R libraries (ggmap, ggplot) and Python's Folium package are used to visualize the taxi data set from Kaggle. The goal is to explore and compare the different mapping features within R and Python. The main difference between R's library and Python's Folium is that Folium's inline plot is more interactive (i.e., customized popup, zoom), whereas interactivity within R environment is best delivered via Shiny. However it takes longer for Folium to plot and load the map than R's ggmap due to high memory requirement. The ggmap library, on the other hand, seems to have more options for color schemes and other visualization features that are easy to use.
NOTE: For the HTML report of the R code, visit https://rawgit.com/yinniyu/kaggle_taxi/master/taxi_data_visual.html. For the jupyter notebook file it's best to view it on NBviewer using Firefox to render the Folium interactive maps. http://nbviewer.jupyter.org/github/yinniyu/kaggle_taxi/blob/master/Python_taxi_map.ipynb
Example of a circos plot, for more details visit this link.

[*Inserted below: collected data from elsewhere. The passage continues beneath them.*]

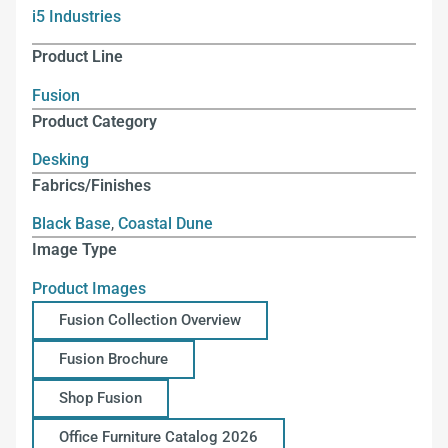
i5 Industries
Product Line
Fusion
Product Category
Desking
Fabrics/Finishes
Black Base
,
Coastal Dune
Image Type
Product Images
Fusion Collection Overview
Fusion Brochure
Shop Fusion
Office Furniture Catalog 2026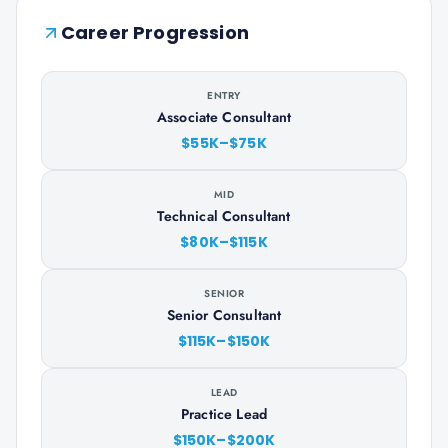
Career Progression
ENTRY
Associate Consultant
$55K–$75K
MID
Technical Consultant
$80K–$115K
SENIOR
Senior Consultant
$115K–$150K
LEAD
Practice Lead
$150K–$200K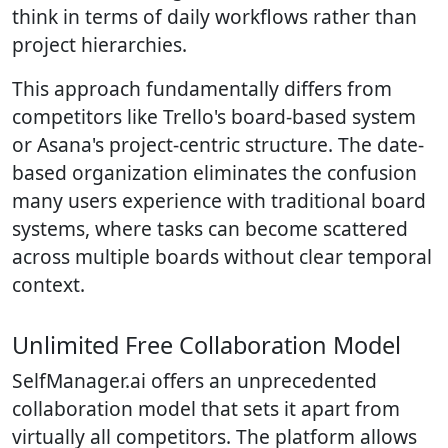
think in terms of daily workflows rather than
project hierarchies.
This approach fundamentally differs from
competitors like Trello's board-based system
or Asana's project-centric structure. The date-
based organization eliminates the confusion
many users experience with traditional board
systems, where tasks can become scattered
across multiple boards without clear temporal
context.
Unlimited Free Collaboration Model
SelfManager.ai offers an unprecedented
collaboration model that sets it apart from
virtually all competitors. The platform allows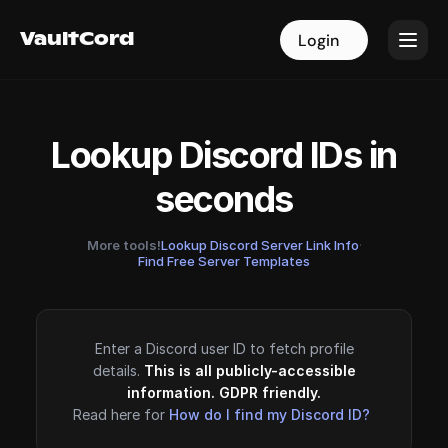
VaultCord
VaultCord
Login
Login
Lookup Discord IDs in
seconds
More tools!
Lookup Discord Server Link Info
·
Find Free Server Templates
Enter a Discord user ID to fetch profile
details.
This is all publicly-accessible
information. GDPR friendly.
Read here for
How do I find my Discord ID?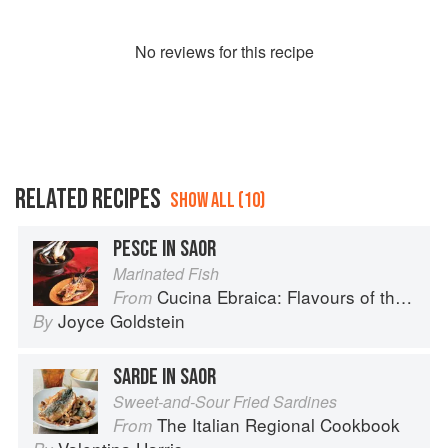
No
review
s for this recipe
RELATED RECIPES
SHOW ALL (10)
PESCE IN SAOR
Marinated Fish
Cucina Ebraica: Flavours of the Italian Jewish Kitchen
From
Joyce Goldstein
By
SARDE IN SAOR
Sweet-and-Sour Fried Sardines
The Italian Regional Cookbook
From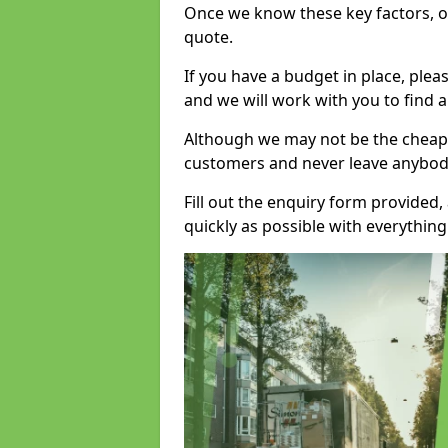
Once we know these key factors, ou
quote.
If you have a budget in place, ple
and we will work with you to find a
Although we may not be the cheape
customers and never leave anybody
Fill out the enquiry form provided
quickly as possible with everythi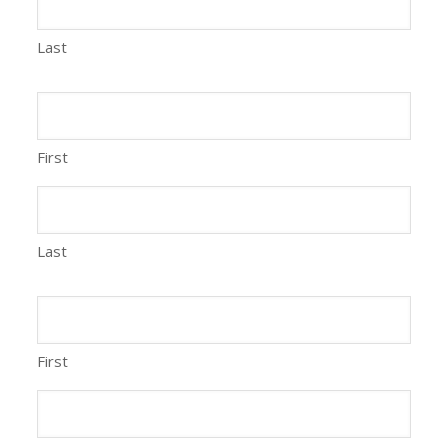
Last
First
Last
First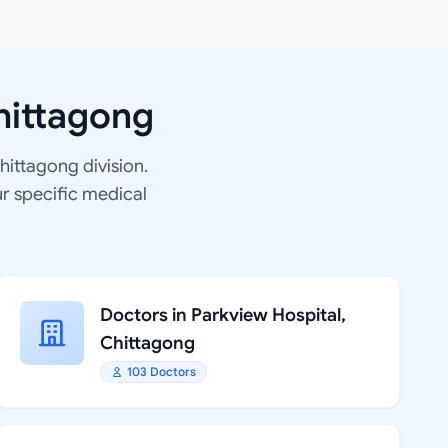
hittagong
Chittagong division.
ur specific medical
Doctors in Parkview Hospital,
Chittagong
103 Doctors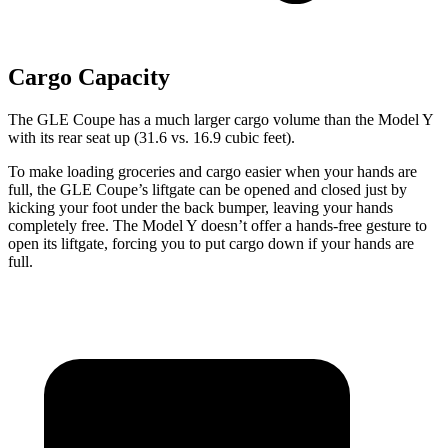
Cargo Capacity
The GLE Coupe has a much larger cargo volume than the Model Y
with its rear seat up (31.6 vs. 16.9 cubic feet).
To make loading groceries and cargo easier when your hands are
full, the GLE Coupe’s liftgate can be opened and closed just by
kicking your foot under the back bumper, leaving your hands
completely free. The Model Y doesn’t offer a hands-free gesture to
open its liftgate, forcing you to put cargo down if your hands are
full.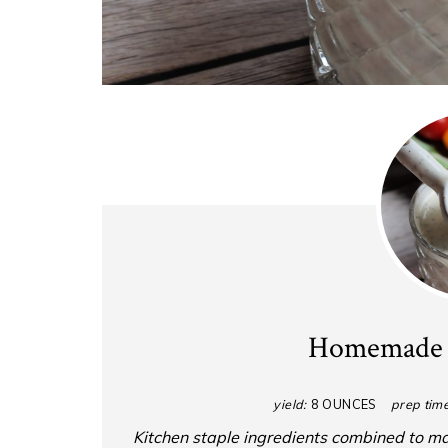
Homemade 
yield:
8 OUNCES
prep time
Kitchen staple ingredients combined to m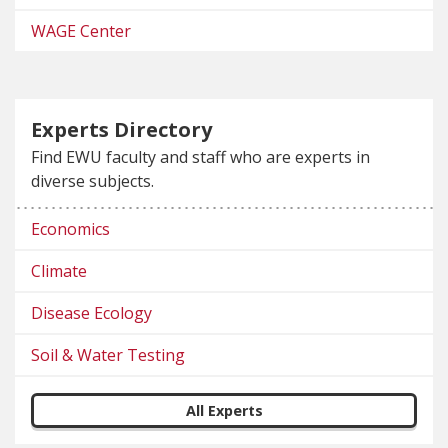
WAGE Center
Experts Directory
Find EWU faculty and staff who are experts in
diverse subjects.
Economics
Climate
Disease Ecology
Soil & Water Testing
All Experts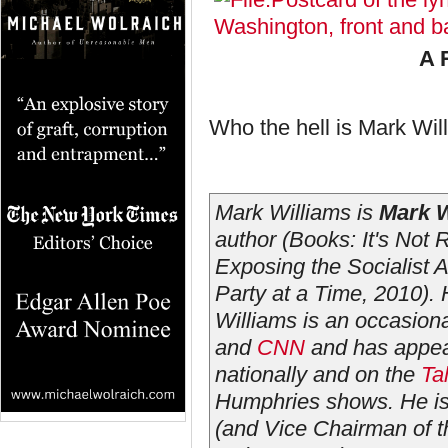
A 
Who the hell is Mark Wi
Mark Williams is
Mark W
author (Books:
It's Not 
Exposing the Socialist
Party at a Time
, 2010).
Williams is an occasion
and
CNN
and has appear
nationally and on the
Ta
Humphries shows. He is
(and Vice Chairman of th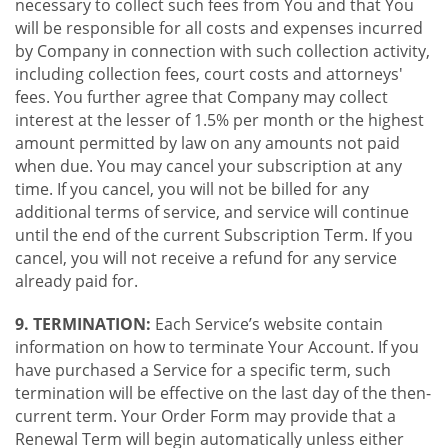
necessary to collect such fees from You and that You
will be responsible for all costs and expenses incurred
by Company in connection with such collection activity,
including collection fees, court costs and attorneys'
fees. You further agree that Company may collect
interest at the lesser of 1.5% per month or the highest
amount permitted by law on any amounts not paid
when due. You may cancel your subscription at any
time. If you cancel, you will not be billed for any
additional terms of service, and service will continue
until the end of the current Subscription Term. If you
cancel, you will not receive a refund for any service
already paid for.
9. TERMINATION:
Each Service’s website contain
information on how to terminate Your Account. If you
have purchased a Service for a specific term, such
termination will be effective on the last day of the then-
current term. Your Order Form may provide that a
Renewal Term will begin automatically unless either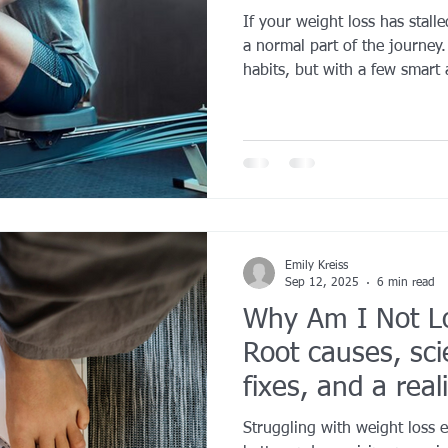
If your weight loss has stalle
YROX Dallas
Health and Fitness Events 2025
Prenatal Fitness
a normal part of the journey
habits, but with a few smart
back on track. Reassess your 
training, mix up your workout
 Fitness
Senior Fitness
UNAA Finals 2025
Personal Train
key is consistency, not perfec
trust the process, and reme
happens even when the scale
Emily Kreiss
Sep 12, 2025
6 min read
Why Am I Not L
Root causes, sc
fixes, and a real
actually works
Struggling with weight loss 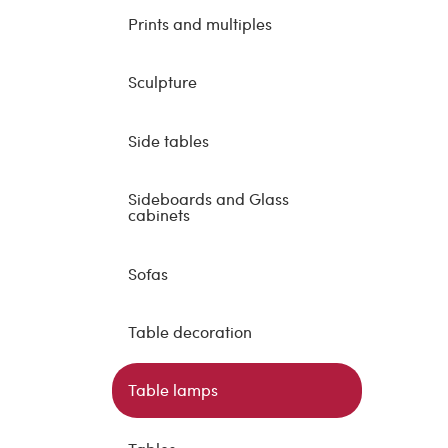
Prints and multiples
Sculpture
Side tables
Sideboards and Glass
cabinets
Sofas
Table decoration
Table lamps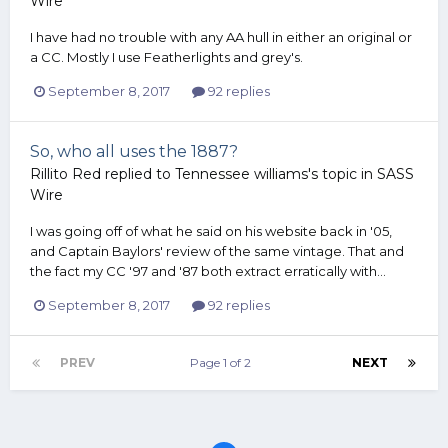
Wire
I have had no trouble with any AA hull in either an original or
a CC. Mostly I use Featherlights and grey's.
September 8, 2017
92 replies
So, who all uses the 1887?
Rillito Red
replied to
Tennessee williams
's topic in
SASS
Wire
I was going off of what he said on his website back in '05,
and Captain Baylors' review of the same vintage. That and
the fact my CC '97 and '87 both extract erratically with...
September 8, 2017
92 replies
PREV
Page 1 of 2
NEXT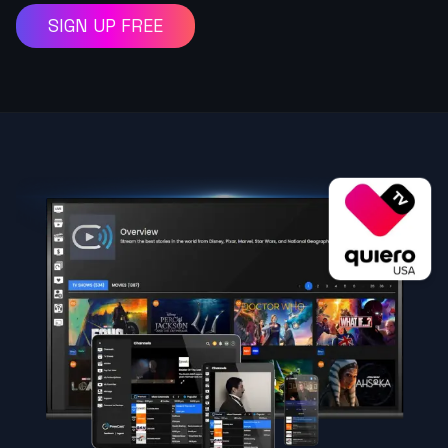
SIGN UP FREE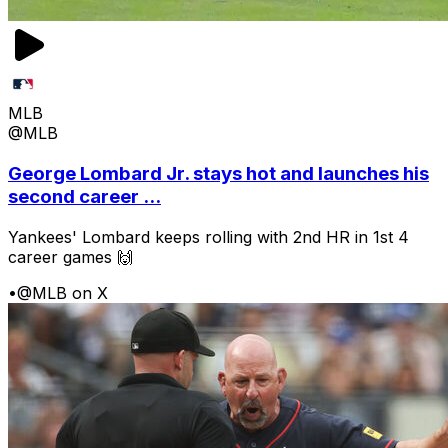
MLB
@MLB
George Lombard Jr. stays hot and launches his
second career ...
Yankees' Lombard keeps rolling with 2nd HR in 1st 4
career games 🙌
•
@MLB on X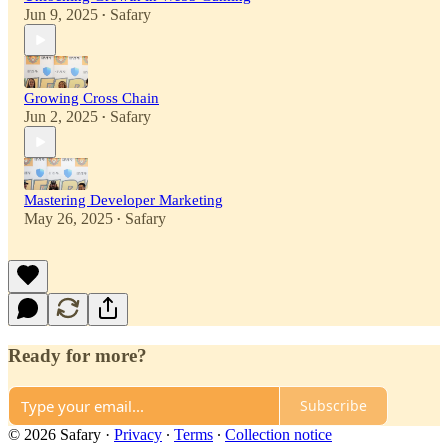
Jun 9, 2025
Safary
•
Growing Cross Chain
Jun 2, 2025
Safary
•
Mastering Developer Marketing
May 26, 2025
Safary
•
Ready for more?
Subscribe
© 2026 Safary
·
Privacy
∙
Terms
∙
Collection notice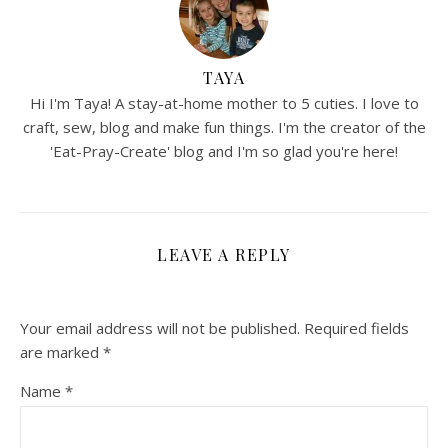
TAYA
Hi I'm Taya! A stay-at-home mother to 5 cuties. I love to
craft, sew, blog and make fun things. I'm the creator of the
'Eat-Pray-Create' blog and I'm so glad you're here!
LEAVE A REPLY
Your email address will not be published.
Required fields
are marked
*
Name
*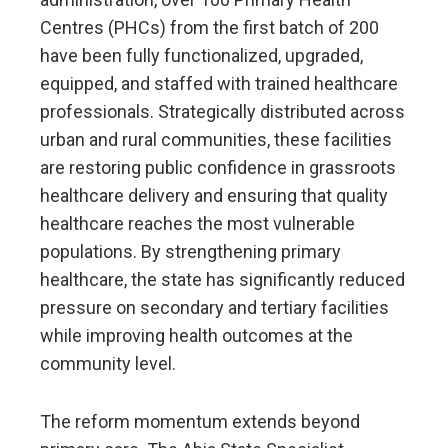
Centres (PHCs) from the first batch of 200
have been fully functionalized, upgraded,
equipped, and staffed with trained healthcare
professionals. Strategically distributed across
urban and rural communities, these facilities
are restoring public confidence in grassroots
healthcare delivery and ensuring that quality
healthcare reaches the most vulnerable
populations. By strengthening primary
healthcare, the state has significantly reduced
pressure on secondary and tertiary facilities
while improving health outcomes at the
community level.
The reform momentum extends beyond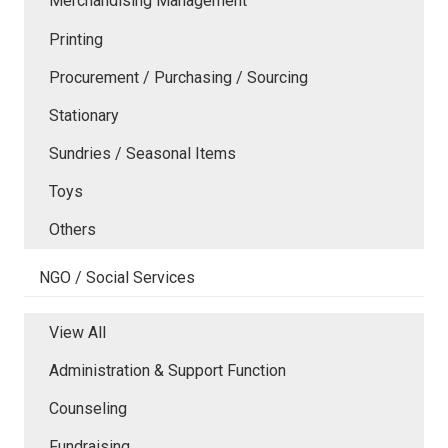
Merchandising Management
Printing
Procurement / Purchasing / Sourcing
Stationary
Sundries / Seasonal Items
Toys
Others
NGO / Social Services
View All
Administration & Support Function
Counseling
Fundraising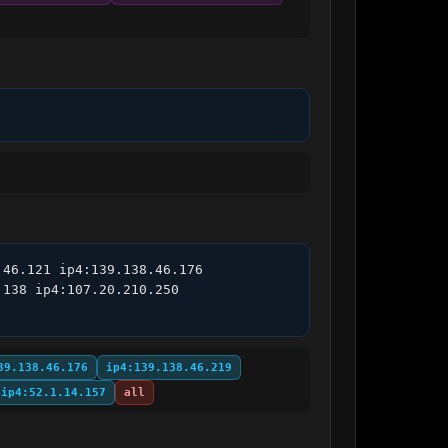
46.121 ip4:139.138.46.176 
138 ip4:107.20.210.250 
39.138.46.176
ip4:139.138.46.219
ip4:52.1.14.157
all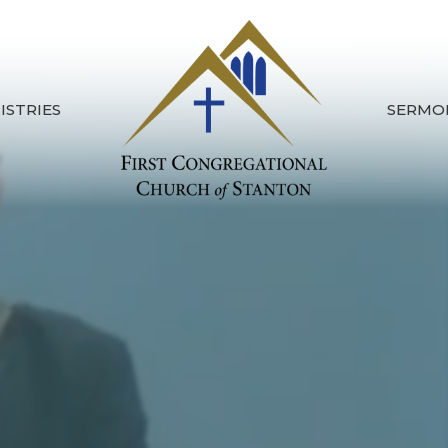
ISTRIES
SERMO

The dataset is relatively small in terms of number of features. Here's a glimps of the data:
id | vendor_id | pickup_datetime | dropoff_datetime | passenger_count | pickup_longitude | pickup_latitude | dropoff_longitude | dropoff_latitude | store_and_fwd_flag | trip_duration |
---|---|---|---|---|---|---|---|---|---|---|
id2875421 | 2 | 2016-03-14 17:24:55 | 2016-03-14 17:32:30 | 1 | -73.98215 | 40.76794 | -73.96463 | 40.76560 | N | 455 |
id2377394 | 1 | 2016-06-12 00:43:35 | 2016-06-12 00:54:38 | 1 | -73.98042 | 40.73856 | -73.99948 | 40.73115 | N | 663 |
The Lubridate library in R was helpful in extracting elements from the time stamp. A heatmap is generated showing the overall number of taxi pickups throughout the week (right plot), as well as a chart showing total number of taxi pickups by the hour (left plot).
Figure 1. Plot of pickups throughout the hours and heatmap for weekday pickup patterns.
A more detailed heatmap was generated using ggplot's geom_tile() function. This one shows a better visual of the data array relating pickup hours with pickup date by the month.You can clearly see that number of pickups in the afternoons increased progressively during the summer months, no surprise there.
Figure 2. Temporal heatmap for number of pickups.
Due to the size of the samples (~1M) and memory constraints in mapping visuals, data with duration > 1200 seconds were selected for ggmap rendering. There's multiple tile style to choose from within get_map(), I personally like stamen's toner-lite. After some data groupings and formatting, a contour plot was generated displaying both pickup and dropoff points on the map.